Hewlett Packard Enterprise Co. | Fundamental Analysis

Written by: PaxForex analytics dept - Friday, 22 May 2020 0 comments

Hewlett Packard Enterprise Co. announced sales drops and reported job and management salaries cuts, saying the coronavirus pandemic has broken the supply chain of data-center hardware.

Incomes fell 16 percent to $6 billion due to the COVID-19 proliferation. Revenue fell 16% to $6 billion for the first quarter, a California company in San Jose said in a statement Thursday. Analysts had expected an average of $6.19 billion, as per information collected by Bloomberg. Profit, excluding some sectors, was 22 cents per share, as opposed to an average estimate of 28 cents.

As per the statement, HPE will put in place a cost-cutting plan to save $1 billion by the end of fiscal 2022. The steps will involve adjusting the portfolio and supply chain as well as reducing client care, marketing efforts, and real estate strategies, HPE said in a statement.

"This has definitely been a tough quarter for all indicators and I am disappointed with the results, but I don't see it as an assessment of our capabilities," said Antonio Neri, CEO of the company, in an interview. "Obviously, this was caused by supply chain disruptions due to coronavirus," including the lack of chip components from China, logistics, and social distancing rules violations in some regions.

According to Neri, he anticipates HPE sales to "improve sequentially," with better results in the third quarter than in the second and fourth quarters.

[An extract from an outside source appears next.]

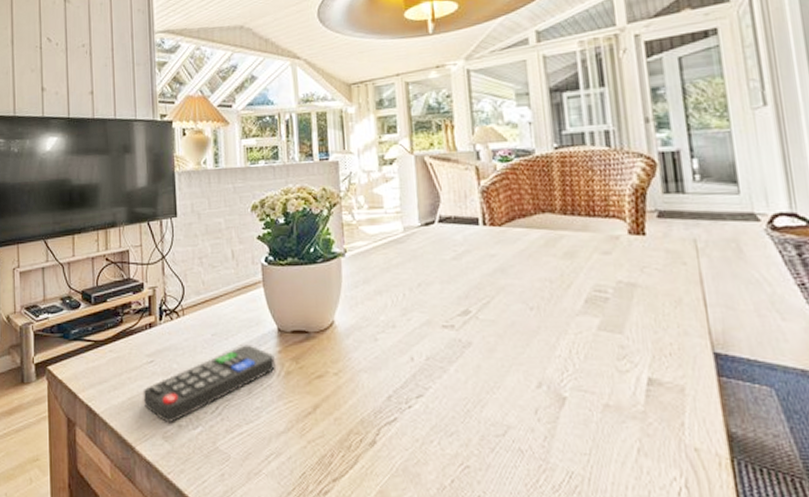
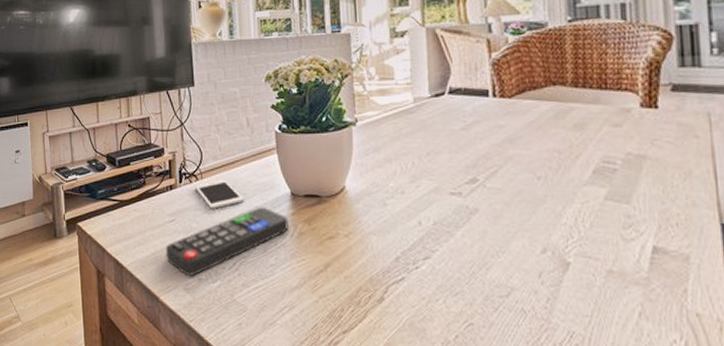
cell phone: none [176,316,229,348] -> present [195,180,245,209]

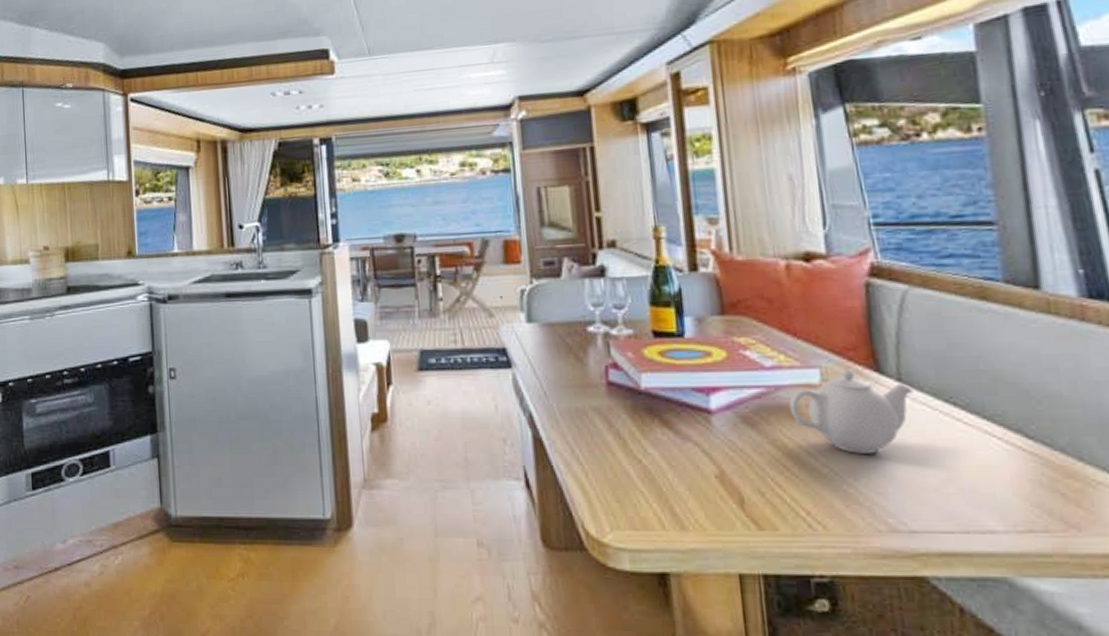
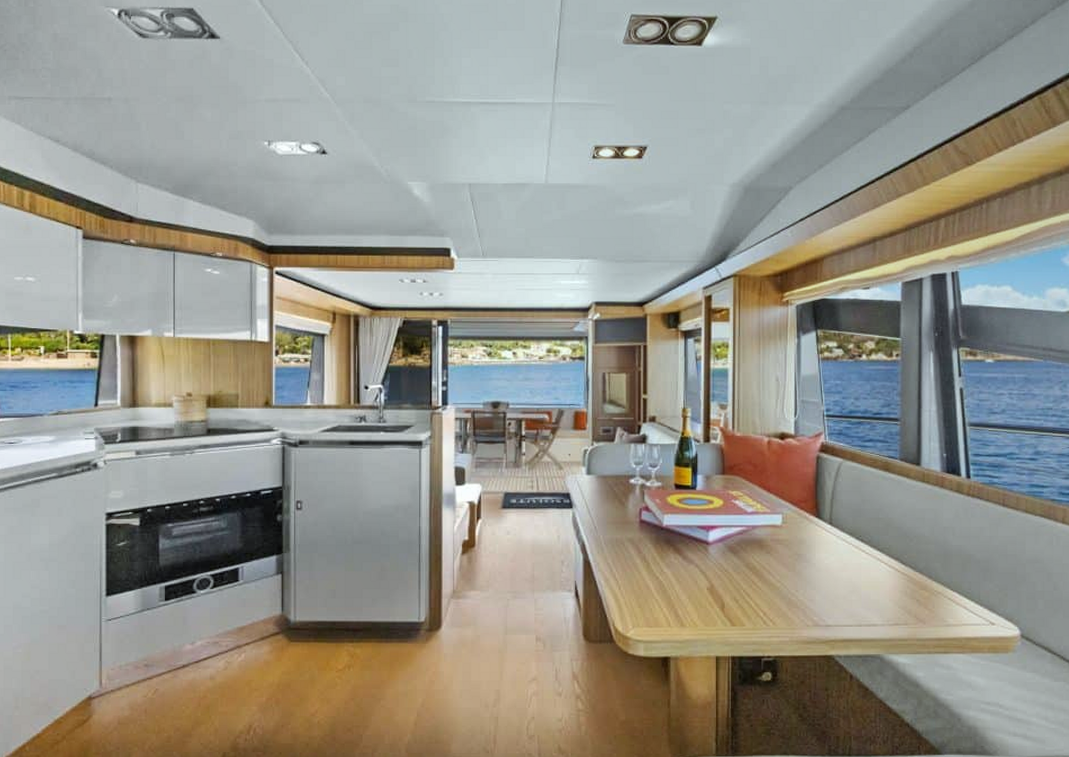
teapot: present [788,369,914,454] -> none [760,515,838,573]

However, he said, it is not known how bad the economic downturn will be.

HPE eliminated its annual earnings estimate in April, indicating doubt over the coronavirus pandemic, which forced millions of people to stay home to stop the disease from spreading.
HPE stocks fell by about 5% with prolonged trading after closing $10.36 in New York. Shares fell 35% this year.

Neri tried to boost sales at a computing and networking company, where incomes have been decreasing during the year excluding a quarter since the company separated from HP Inc. in 2015. By competing with larger hardware competitors of Dell Technologies Inc. and authoritative cloud computing giants such as Amazon and Microsoft, HPE has been able to become a leader in computing that distributes computing power closer to customers than in centralized data centers. Moreover, the company has tried to boost sales by proposing $2 billion of funding for customers seeking to save money at crisis.

In line with the company's three-year cost-cutting plan, executives, including Neri, will reduce the base wages by 20 percent to 25 percent, and the board will cut each director's cash by 25 percent from July to the end of the fiscal year. The equipment manufacturer will combine offices where it can be done, Neri said. He foresees more than half of HPE's workers not to be back to the office full-time, but instead to attend meetings and cooperation when required.

The quantity of employees who could lose their jobs following the cost-cutting plan has not yet been decided, Neri said. The company will spend the next few months working through the details and assessing how much it can save in other areas. HPE has already introduced some temporary salary cuts and has frozen employee promotions, company managers said at a conference call after the earnings were stated.

In the second fiscal quarter, revenues declined across all HPE business segments. Server sales fell 20 percent to $2.64 billion, and storage hardware fell 18 percent. Neri said the company saw "steady" demand from large enterprises, while small and medium businesses were not so interested in the company's services. HPE was unable to produce as much data center hardware as customers ordered, he said.

The integration of HPE with the Cray supercomputer is on track and should create synergies by 2021, the company said by phone.